> _Problems to work on_:
**1.** In the passage on influencer campaign costs, condense the paragraph beginning "Let's go back to the example of the sneaker company" into a short bulleted list that keeps its main figures.
**2.** Reproduce the portion of the passage on influencer campaign costs starting at "KPIs can really" and ending at "likes as KPIs.".
**3.** Carry on the passage on influencer campaign costs, picking up after its final sentence.

> _Text provided_:
##############################
KPIs can really be anything, and they vary depending on your objectives. So, for example, if your objective is to boost brand engagement on social media, you may want to measure comments and likes as KPIs.
Before you put your campaign’s wheels in motion, it’s important to analyze the estimated impact against the investment to check if the campaign is viable and worth your effort.
To start, calculate the total investment that the company plans to put into the campaign. Make sure you consider:
Target influencers - How many influencers will you work with?
Economic fee per influencer - How much will you pay each, in money?
Product cost per influencer - For this investment, there are a few things you have to consider. First, what is the market value of your product? Next, what is the cost of goods sold (COGS) of your product? COGS means, basically, the production cost of your product. This is important to know because while the influencer will only know the market value of your product, your investment is based on the COGS.
For example: Your brand makes sneakers, which sell for $100 per pair in stores. For your campaign, you send a pair to each influencer. But, it only costs $50 in materials and labor for your company to make the sneakers. So really, you’ll be investing $50 in product for each influencer, not $100.
Incentive per influencer - What’s the total incentive you’ll provide to each influencer? Here you want to add up the economic fee + product cost per influencer. But remember! The perceived value per influencer will be higher than the total incentive you invest. Why? Because of COGS, of course! While your investment is based on the cost of production, the influencers will only know the market value.
Let’s go back to the example of the sneaker company above. In addition to gifting each influencer a pair of their sneakers, the company plans to pay each $100 in fee. So, the perceived value of incentive for the influencer will be $200 ($100 in cash and $100 in sneakers). But, for the brand, the total investment will be $150 ($100 in cash and $50 in COGS on the shoes). Simple, right?
Delivery - How much will any shipping and handling cost you?
Agency fee - If an agency is managing your campaign, what are they charging you?
Estimated total investment - After taking into account all the other factors, what’s the total estimated investment of the campaign? Make sure to consider the total incentive for all the influencers you’re planning to work with.
##############################
[Items from a data source]
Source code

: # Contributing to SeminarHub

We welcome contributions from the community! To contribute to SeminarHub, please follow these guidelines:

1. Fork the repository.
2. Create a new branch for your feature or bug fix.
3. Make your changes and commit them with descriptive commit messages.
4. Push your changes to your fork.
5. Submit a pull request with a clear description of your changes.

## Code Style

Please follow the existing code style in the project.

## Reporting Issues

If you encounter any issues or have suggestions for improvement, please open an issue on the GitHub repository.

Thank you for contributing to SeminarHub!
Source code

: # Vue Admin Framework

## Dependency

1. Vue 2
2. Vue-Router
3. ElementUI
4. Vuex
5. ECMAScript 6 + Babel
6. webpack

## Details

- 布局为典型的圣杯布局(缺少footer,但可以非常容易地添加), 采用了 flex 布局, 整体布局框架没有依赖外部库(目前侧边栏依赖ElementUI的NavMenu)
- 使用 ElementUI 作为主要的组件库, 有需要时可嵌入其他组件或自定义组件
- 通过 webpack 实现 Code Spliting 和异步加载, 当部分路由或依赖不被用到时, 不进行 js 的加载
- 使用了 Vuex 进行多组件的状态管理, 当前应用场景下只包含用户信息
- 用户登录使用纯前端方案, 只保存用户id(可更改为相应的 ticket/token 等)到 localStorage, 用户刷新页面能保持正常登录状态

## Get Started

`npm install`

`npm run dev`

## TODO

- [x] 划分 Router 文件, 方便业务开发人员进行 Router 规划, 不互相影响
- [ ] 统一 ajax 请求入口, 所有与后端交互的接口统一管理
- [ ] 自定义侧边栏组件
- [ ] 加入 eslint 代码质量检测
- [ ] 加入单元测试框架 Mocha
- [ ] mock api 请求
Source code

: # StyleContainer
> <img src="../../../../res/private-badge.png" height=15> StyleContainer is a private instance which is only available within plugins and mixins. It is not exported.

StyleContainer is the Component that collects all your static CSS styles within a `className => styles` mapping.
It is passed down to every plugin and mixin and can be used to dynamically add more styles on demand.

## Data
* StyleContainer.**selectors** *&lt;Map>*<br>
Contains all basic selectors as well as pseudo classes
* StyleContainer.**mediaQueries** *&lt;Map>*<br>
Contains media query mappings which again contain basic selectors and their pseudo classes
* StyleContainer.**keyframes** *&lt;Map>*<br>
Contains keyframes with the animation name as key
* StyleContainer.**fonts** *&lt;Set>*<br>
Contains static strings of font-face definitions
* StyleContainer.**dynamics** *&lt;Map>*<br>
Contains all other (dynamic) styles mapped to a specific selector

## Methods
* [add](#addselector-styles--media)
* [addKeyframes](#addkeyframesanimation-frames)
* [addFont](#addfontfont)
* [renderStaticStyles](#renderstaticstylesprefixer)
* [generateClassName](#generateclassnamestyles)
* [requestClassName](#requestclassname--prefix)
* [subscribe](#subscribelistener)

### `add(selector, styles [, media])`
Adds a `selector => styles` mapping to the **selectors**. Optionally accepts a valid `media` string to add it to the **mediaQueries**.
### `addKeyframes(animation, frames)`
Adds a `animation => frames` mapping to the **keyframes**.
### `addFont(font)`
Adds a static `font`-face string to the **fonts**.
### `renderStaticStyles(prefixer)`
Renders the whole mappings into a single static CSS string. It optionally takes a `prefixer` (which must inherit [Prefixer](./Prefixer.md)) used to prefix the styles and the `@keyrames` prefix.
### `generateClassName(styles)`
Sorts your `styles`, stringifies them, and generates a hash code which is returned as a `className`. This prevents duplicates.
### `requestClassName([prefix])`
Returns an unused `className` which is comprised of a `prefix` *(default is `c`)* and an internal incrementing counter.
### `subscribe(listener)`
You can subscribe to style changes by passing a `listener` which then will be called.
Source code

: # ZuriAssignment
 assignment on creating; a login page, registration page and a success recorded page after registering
##############################
> _Written answers_:
**1.**
- The sneaker company gives each influencer a pair of sneakers and pays a $100 fee.
- The perceived value for the influencer is $200: $100 in cash and $100 in sneakers.
- The brand's total investment is $150: $100 in cash and $50 in COGS on the shoes.

**2.**
KPIs can really be anything, and they vary depending on your objectives. So, for example, if your objective is to boost brand engagement on social media, you may want to measure comments and likes as KPIs.

**3.**
Next, it’s time to estimate the results of your campaign. Depending on the KPIs you selected. Some of the things commonly measured in influencer marketing campaigns are:
Followers - How many followers do the campaign’s influencers have?
Publicatio nweight - What’s the difference between, for example, a story or a post? On Instagram, posts are worth more than stories, as they’re more likely to be displayed without any action from the user. For example, a story might reach 20% of an influencer’s audience, and a post might reach half.
Impressions - Impressions are all the times your campaign content is displayed, whether it’s clicked/liked/commented on or not. You can estimate the impressions of a campaign by combining the previous two factors. For example, if an influencer has 10,000 followers and they’ve agreed to upload 1 post and 1 story for your campaign, you can estimate that the story will get around 2,000 impressions, and the story around 5,000. The total estimated impressions would therefore be 7,000.If the collaboration is for product only, and the product doesn’t have a very high value, you may not have to estimate impressions at this point. But if there’s any cash incentive involved, it will be a necessary part of your evaluation.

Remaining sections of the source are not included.